L’IRA, un facteur de mauvais pronostic en chirurgie d’urgence

La chirurgie d’urgence (CU) pratiquée sur des patients affaiblis et non préparés, dans des conditions souvent non optimales et souvent la nuit, est associée à une mortalité 6 à 8 fois supérieure à celle d’interventions similaires pratiquées à froid. Les complications sont également plus fréquentes.

Parmi celles-ci, l’insuffisance rénale aiguë (IRA), qui accompagne volontiers les  maladies graves, et est un des éléments de la défaillance polyviscérale, conduit à une mortalité accrue. Des auteurs de Boston ont cherché à démontrer que le risque d’IRA était majoré en cas de CU.

Pour ce faire, ils ont repris les dossiers des patients admis en soins intensifs entre 1997 et 2012 dans 2 hôpitaux et identifié ceux qui avaient bénéficié d’une intervention abdominale en urgence parmi les 7 plus fréquentes : appendicectomies, cholécystectomies, occlusions sans résection, laparotomies d’exploration, colectomies, complications des ulcères duodénaux, résections du grêle.

Une complication plus fréquente

L’IRA, 1er critère de jugement, a été définie et classée (en 3 stades) en fonction des chiffres de la créatinine, comparés aux chiffres préopératoires, selon que ceux-ci étaient multipliés par 1,5 (classe I), par 2 (classe II) ou par 3 (classe III). Le 2ème critère de jugement a été la mortalité globale à 90 j. Le suivi est d’au moins un an.


Les patients souffrant d’une insuffisance rénale chronique connue et ceux dont l’état ne s’est dégradé que > 48 h après l’hospitalisation ont été exclus.

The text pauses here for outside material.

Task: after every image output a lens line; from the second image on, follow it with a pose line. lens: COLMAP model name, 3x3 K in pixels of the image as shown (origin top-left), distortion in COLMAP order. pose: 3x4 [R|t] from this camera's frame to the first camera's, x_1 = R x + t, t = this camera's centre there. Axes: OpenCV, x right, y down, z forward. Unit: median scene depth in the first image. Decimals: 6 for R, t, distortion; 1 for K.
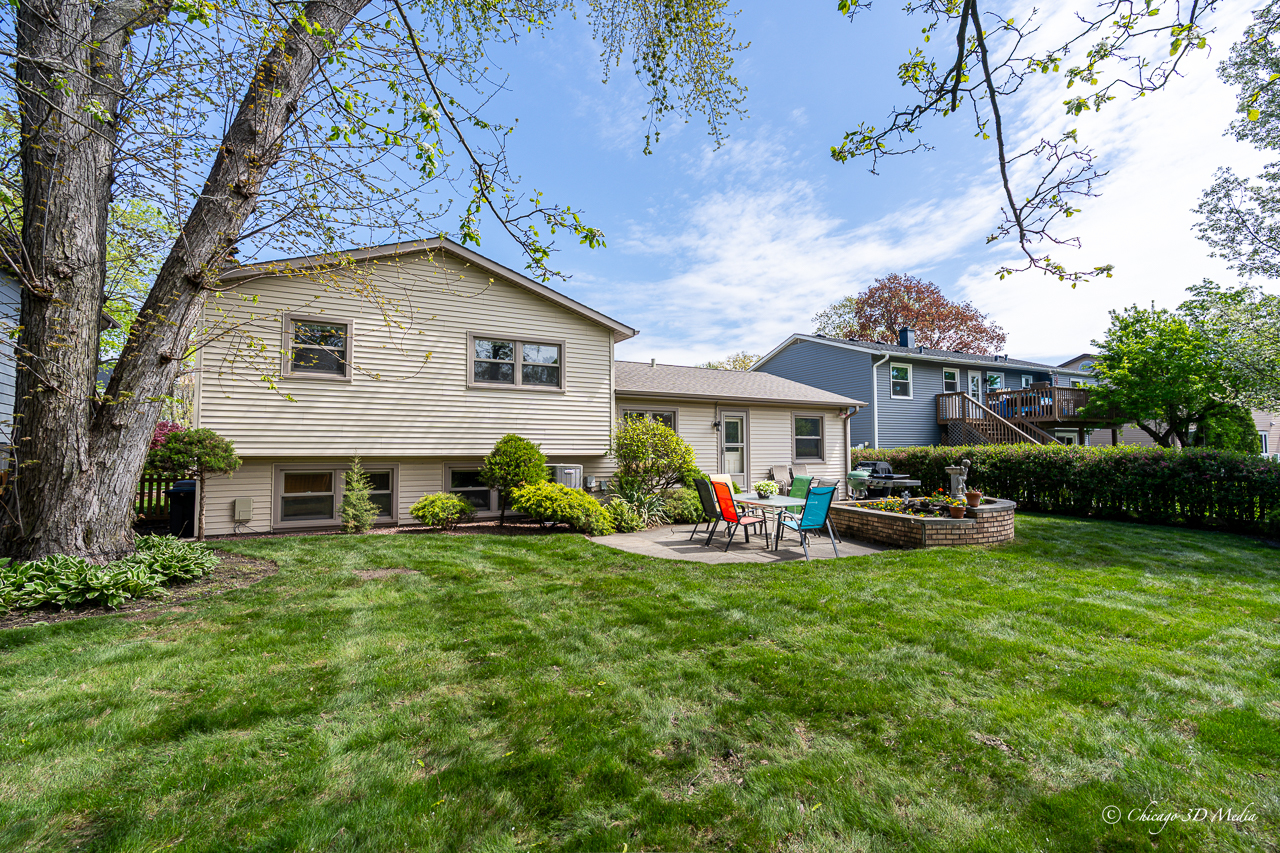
lens RADIAL K [[593.1, 0, 640.0], [0, 593.1, 426.5], [0, 0, 1]] dist [-0.026559, 0.000147]
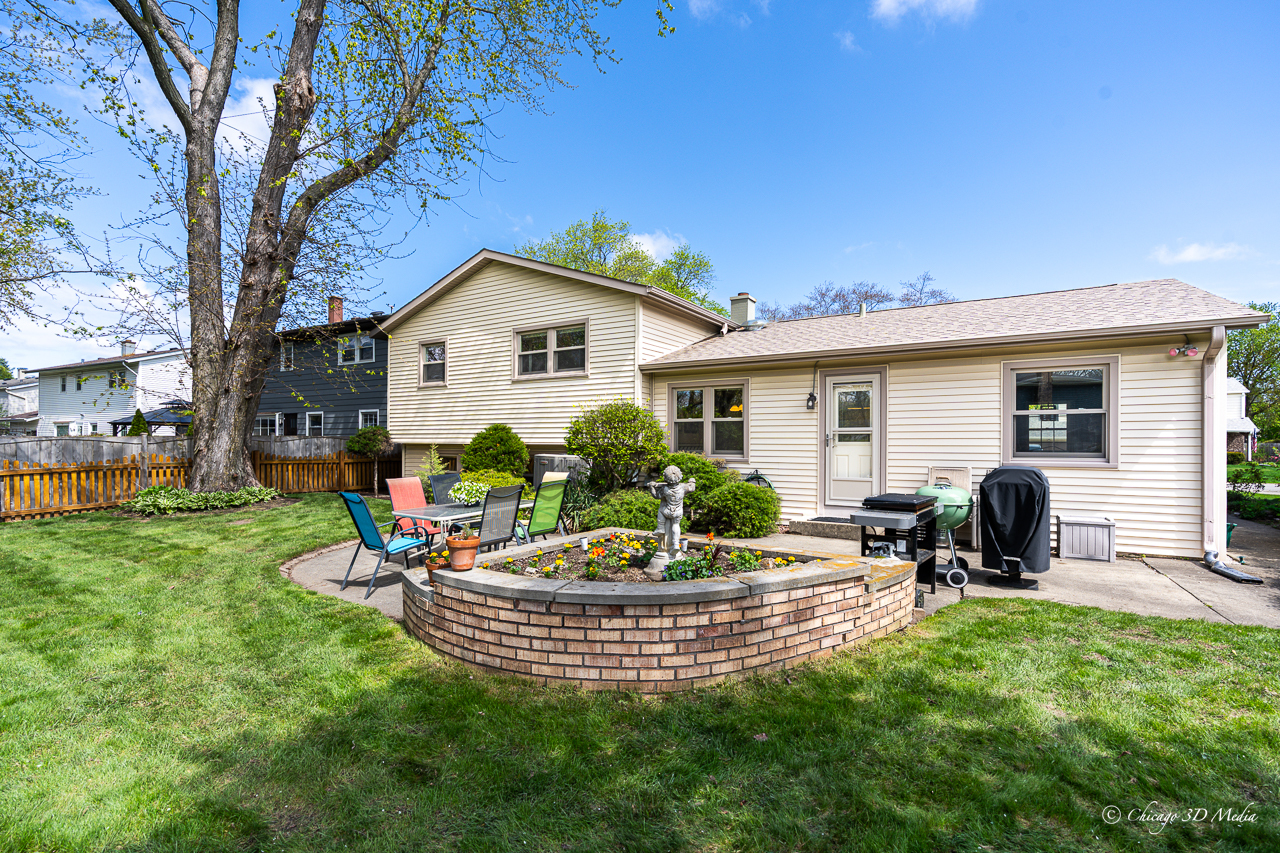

Au total sur 59 604 patients (59 % hommes, 78 % Blancs) admis en soins intensifs pendant la période considérée, 1 758 (2,9 %) avaient bénéficié d’une CU. Le risque d’IRA apparaît significativement accru chez ces malades ayant eu une CU (Odds Ratio ajusté : 1,7 ; intervalle de confiance à 95 % : 1,40 – 1,94 ; p<0,001) et le besoin d’épuration extrarénale (EER) est également augmenté (OR 1,8 ; IC 1,37-2,46, P < 0,001). Ces patients opérés en urgence et ayant développé une IRA ont par ailleurs une mortalité à 90 jours multipliée par trois et un besoin d’EER multiplié par 4,5 par rapport aux patients qui n’ont pas développé d’IRA.

La chirurgie d’urgence augmente donc le risque de défaillance rénale aiguë, qui à son tour augmente celui de décès.

Dr Jean-Fred Warlin

Référence
Briggs A et coll. : Acute kidney injury predicts mortality in emergency general surgery patients. Am J Surgery, 2018; 216: 420-426.